Commander Venus, Desaparecidos, Bright Eyes, Monsters Of Folk, en dan ook nog onder zijn eigen naam; Conor Oberst is een man met veel gezichten. Op een knusse avond in de AB passeerde een mooie dwarsdoorsnede daarvan de revue. Het werd zo’n avond die als “voor de fans” kan worden bestempeld, en nogmaals aantoonde dat de man misschien wel de beste songschrijver van zijn generatie is.
Afgelopen zomer trok Oberst nog eens door de Verenigde Staten met een reünie van zijn kortstondige post-hardcoreproject Desaparecidos, in Europa slaat de slinger deze winter helemaal de andere kant uit: akoestisch zoekt hij de theaters op voor een avond die zijn meer ingetogen kant laat zien. Terug naar de roots dus, toen hij als balorige puber bozig op bed songs schreef. En zo klinkt opener “The Big Picture” ook na al die jaren nog; gefrustreerd en wat rammelend.
Neen, veel hits moeten we vanavond niet verwachten; veeleer een eigenzinnige selectie uit meer dan anderhalf decennium songschrijven. Als zoethoudertje passeert al snel het tedere “First Day Of My Life” uit succesalbum I’m Wide Awake It’s Morning en een delicaat gefingerpickt “Lenders In The Temple”. Oudje “Arienette” mag volgen. De sfeer is rustig, maar los: zo moet het allemaal ook hebben geklonken toen Oberst bijna vijftien jaar terug voor het eerst optrad in koffiehuizen allerhande. Brussel was overigens de eerste Europese stad waar hij ooit speelde; die anekdote krijgen we gratis mee.
Bij “Cape Canaveral” krijgt Oberst versterking van gitarist Ben Brodin die het nummer van een aangename twang voorziet, “Lua” wordt hertimmerd tot duet met violiste Simi Stone. Het is geen gelukkige zet: haar luide countrygalm botst met het bijna-gefluister van de zanger, zeker in de wat wankele geluidsmix die vanavond aan de orde is. Een nieuw nummer, “Night At Lake Unknown”, met Brodin op vibrafoon, toont vervolgens nogmaals het melodische talent van de Bright Eyes-frontman, maar doet tekstueel wat fronsen. Moet nog aan geschaafd worden, hoogstwaarschijnlijk.
Al die ingetogenheid is allemaal goed en wel, maar toch doet het deugd als Oberst en Brodin samen loos gaan in een uitbundig “At The Bottom Of Everything” of een daverend (“Normaal kunnen we dit niet spelen zonder drums. We doen het toch; zie ons eens gekke Amerikanen zijn”) “Shell Games”; saaiheid ligt immers al eens op de loer in deze kabbelende setting. Business as usual daartussen immers; Oberst kruipt eens achter de piano voor een ingetogen “Ladder Song”, plukt van de Monsters Of Folk-plaat die hij samen met Mike Moggis, Jim James en M. Ward maakte “Map Of The World” en begint aan zijn finale.

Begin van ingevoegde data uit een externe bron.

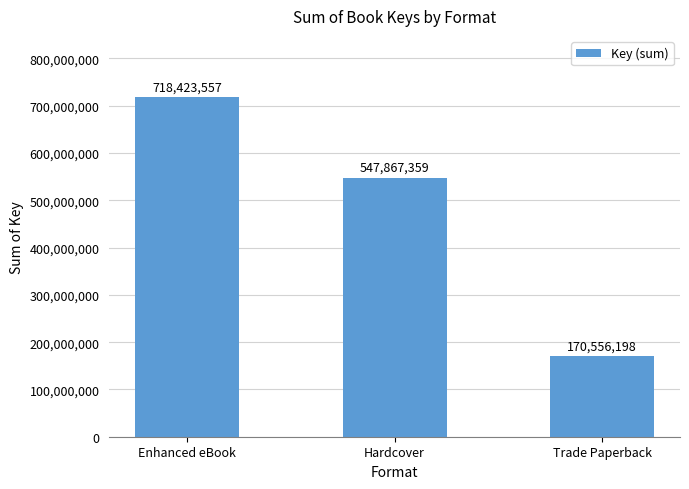

What is the difference between the maximum and minimum values?

547867359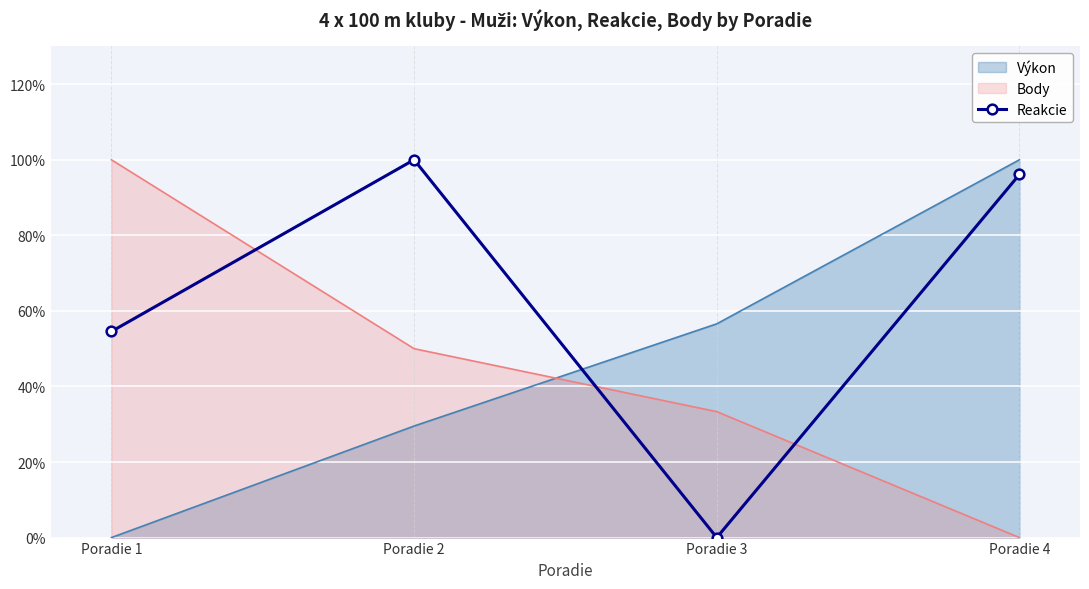

Rank the series at Poradie 3 from lowest to highest value.

Reakcie, Body, Výkon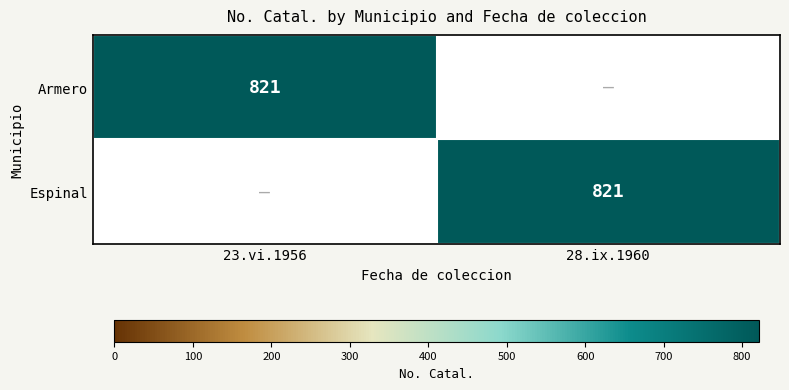

What is the maximum value shown in the chart?

821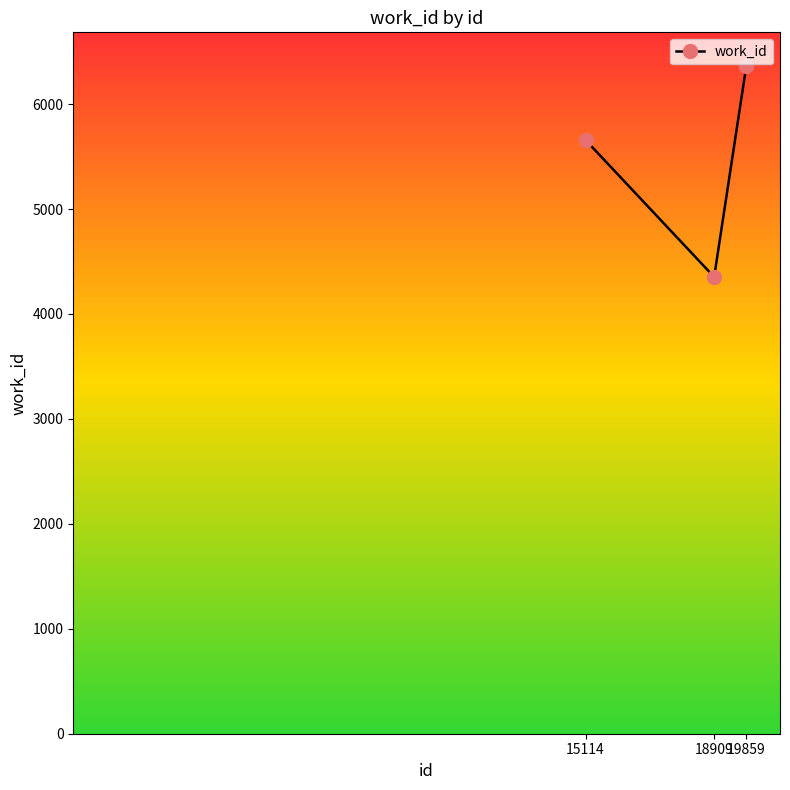

How many series are shown in this chart?

1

Dat is vooral slotnummer “Laura Laurent”, dat Oberst samen met Brodin en Stone laat ontsporen in behoorlijk wat chaos. “Lalala”-zingend, duikt de zanger het publiek in, licht ontstemd dat het zo lang duurt voor zijn zang wordt overgenomen. Wanneer dat uiteindelijk dan toch gebeurt, kruipt hij nog even achter de piano om nog wat meer lawaai bij te dragen. Hèhè, dat voelt goed, na al die intimiteit. Meer van dat in de bisnummers dus, met een stevig “Make War”, waarvoor ook voorprogramma Simone Felice aan de microfoon wordt gevraagd.
Met een verbeten “Waste Of Paint” — alweer zo’n bitsig pubernummer uit ver vervlogen dagen — neemt Oberst uiteindelijk afscheid. Het punt is gemaakt, de titel van Bob Dylan van de Jeugd van Tegenwoordig nog eens bevestigd. Oberst kennende zal deze fase dus niet lang meer duren. Laat hem deze tour afwerken, en het wordt weer iets anders: nog eens Desaparecidos, een nieuwe soloplaat, of — waarom niet? — een nieuwe Bright Eyes-plaat. Doe ons maar dat laatste, Conor. OK?